Thursday, May 30, 2024

Arche tou Euangeliou

Beginning of the good message of Jesus Christ, Son of God, as written in Isaiah the prophet: See, I send my messenger before your face, who will build your road, proclaimer's voice in the wilderness; ready the Lord's road, make level his rutted path.

There came John the baptizer in the wilderness, while proclaiming repentant immersion for release of sins, and there were going out to him all of the region of Judea and Jerusalem, and all were being immersed by him in the Jordan River, acknowledging their sins. And John was clothed in camel's hairs, with leather belt around the waist, while eating locusts and wild honey. And he was heralding, saying, The mightier-than-I comes after me, of whom I am not competent, having bent down, to loose the tie of his sandals. I immersed you in water, but he will immerse you in the Holy Spirit.

And it happened in those days, that Jesus came from Galilean Nazareth and was immersed in the Jordan by John. And at once ascending from the water, he gazed at the heavens splitting and the Spirit as dove descending on him. And a voice came from the skies: You are My Son, the Loved, in you I am pleased. And at once the Spirit casts him into the wilderness.

And he was there in the wilderness forty days, tested by the Adversary. And he was with the beasts and the messengers were attending to him.
● ● ● ●
[TO-DO ITEM A] Which named places does the baptism passage mention? List each one.
[TO-DO ITEM B] Carry the baptism passage forward, starting right after its last sentence.

[LISTED RECORDS]
● ● ● ●
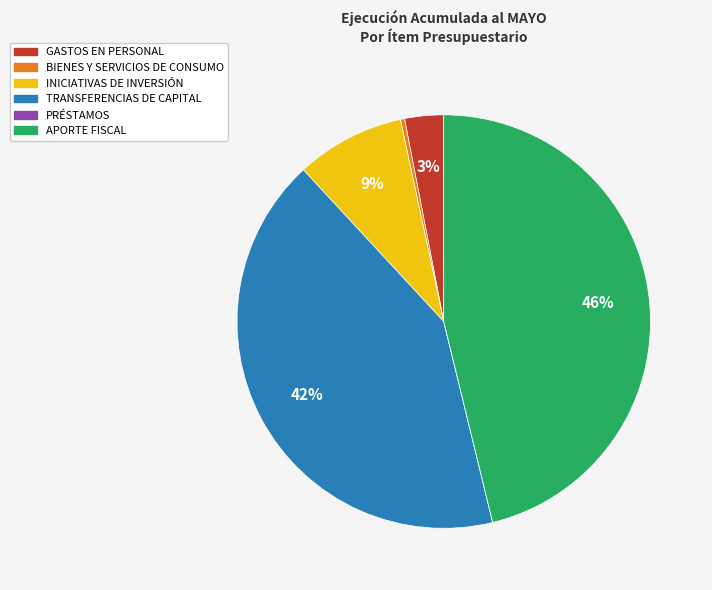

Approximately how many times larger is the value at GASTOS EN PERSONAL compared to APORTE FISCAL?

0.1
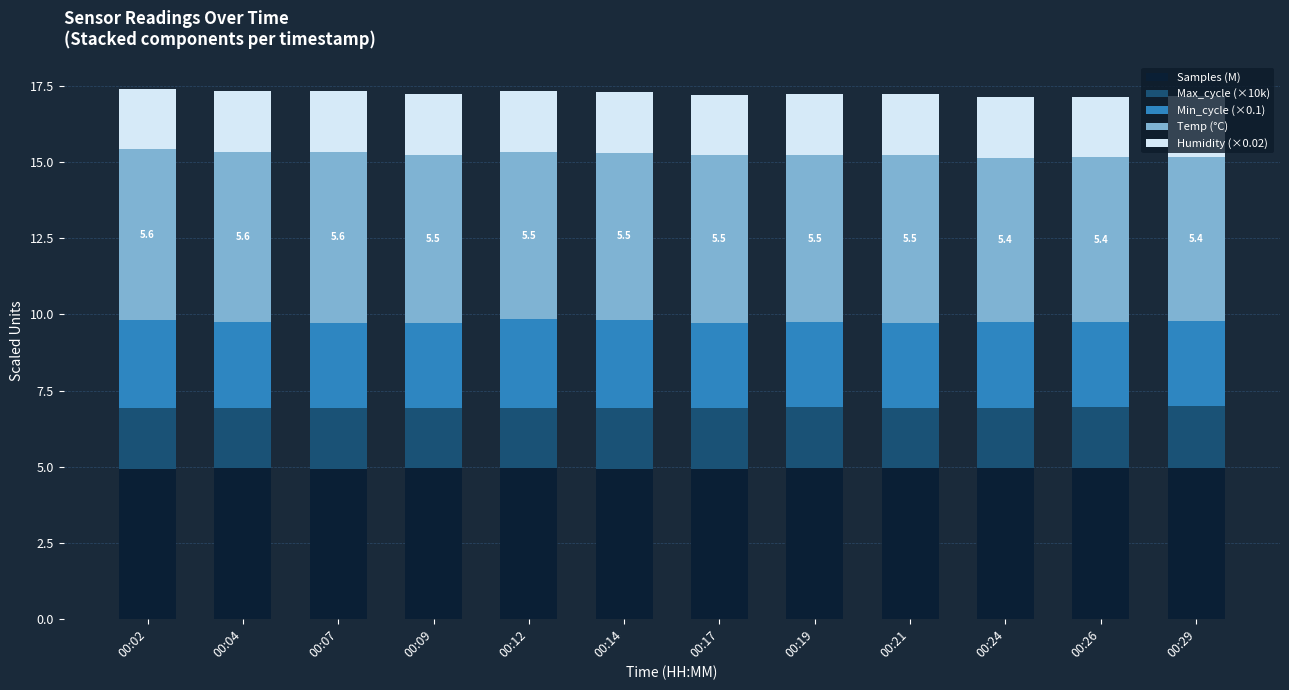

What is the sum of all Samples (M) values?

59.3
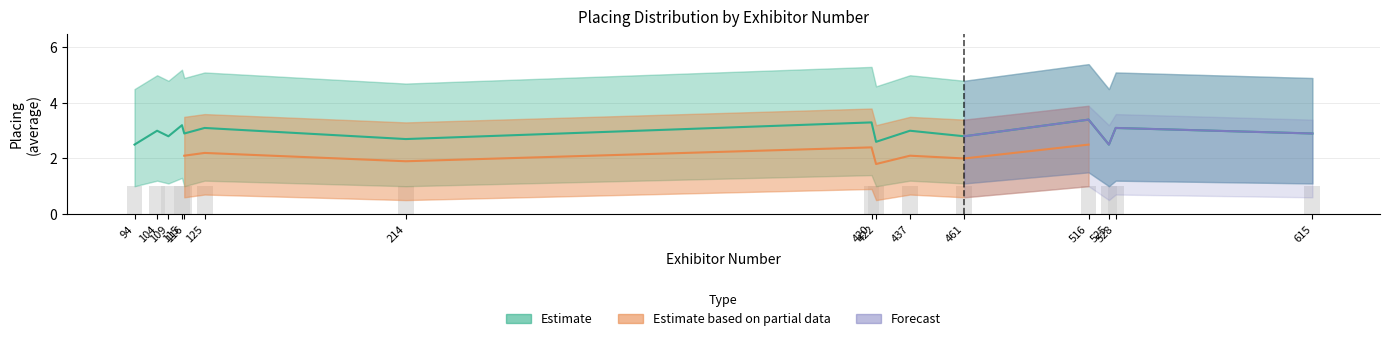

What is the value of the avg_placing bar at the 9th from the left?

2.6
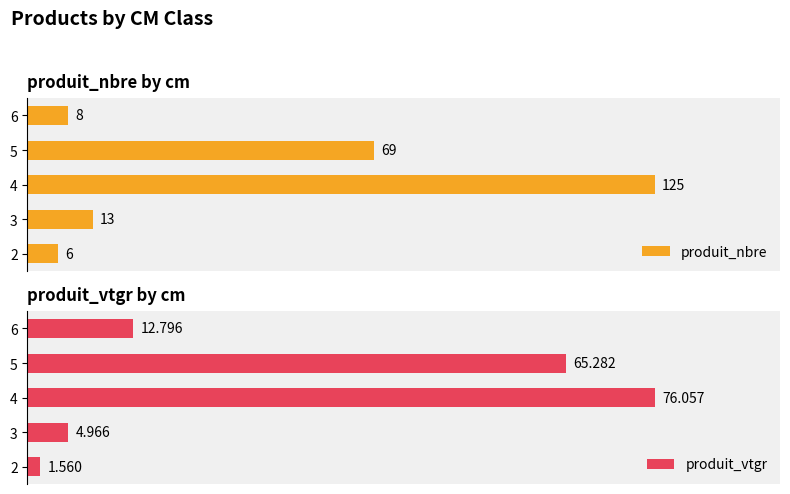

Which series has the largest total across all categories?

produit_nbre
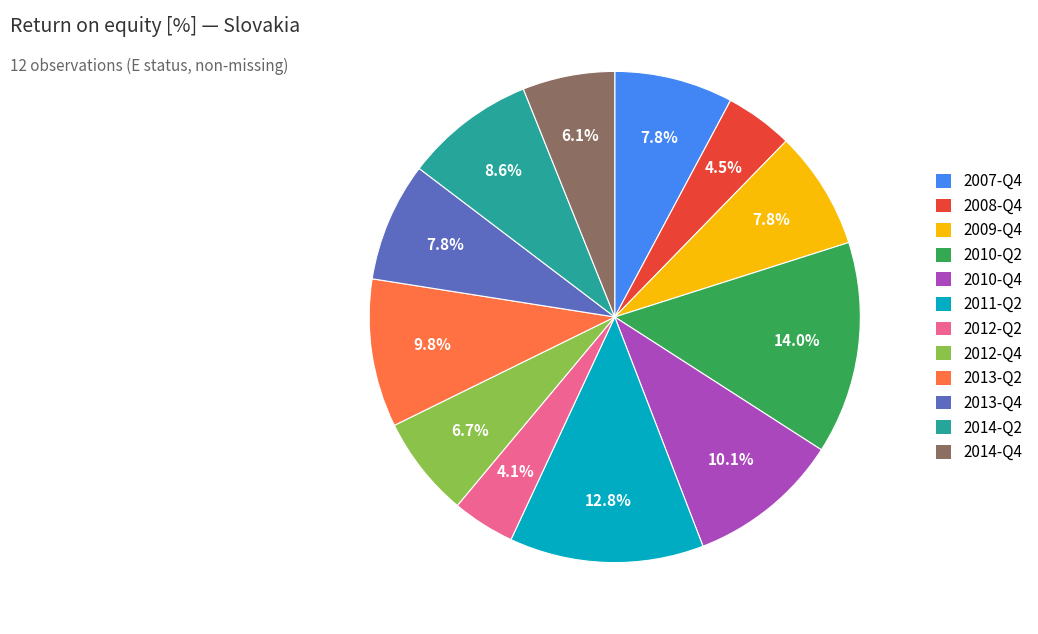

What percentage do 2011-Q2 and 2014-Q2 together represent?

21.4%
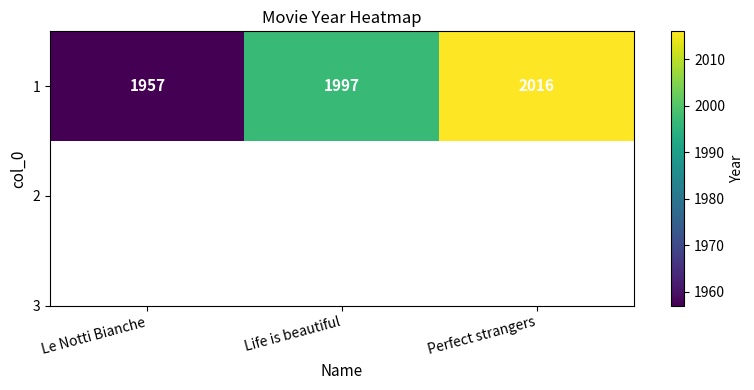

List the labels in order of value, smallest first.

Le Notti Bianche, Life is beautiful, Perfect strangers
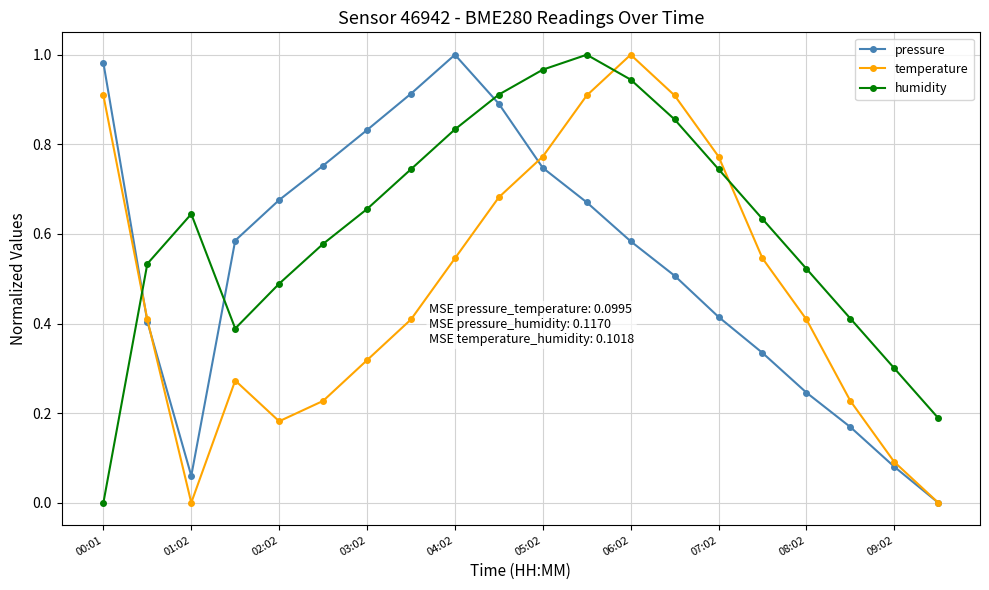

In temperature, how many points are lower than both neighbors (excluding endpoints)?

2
● ● ● ●
[RESPONSE BOX A]
Judea
Jerusalem
the Jordan River
Nazareth

[RESPONSE BOX B]
[Mark 1:1-13, my very, very rough translation. Mark famously shifts back and forth between past tense and present tense; some of the more complicated syntax is my crude attempt to accommodate this in a readable form. He also uses the conjunction kai for almost everything, and in most of his sentences; I've translated it variously as 'and', 'while', and 'with'. He also famously has the quirk of using euthys (straightway, immediately, at once) a lot; he doesn't always seem to mean it chronologically, so perhaps we should take it as his figurative way of indicating that two events are closely tied together in some way or other -- perhaps less like 'at once' and more like 'Connected with this,...'.

The passage has several -angel- words, although interestingly they all do slightly different duty: euangeliou (of the good tiding, i.e., the gospel), ton angelon (the messenger, i.e., the prophet), hoi angeloi (the messengers, i.e., the angels).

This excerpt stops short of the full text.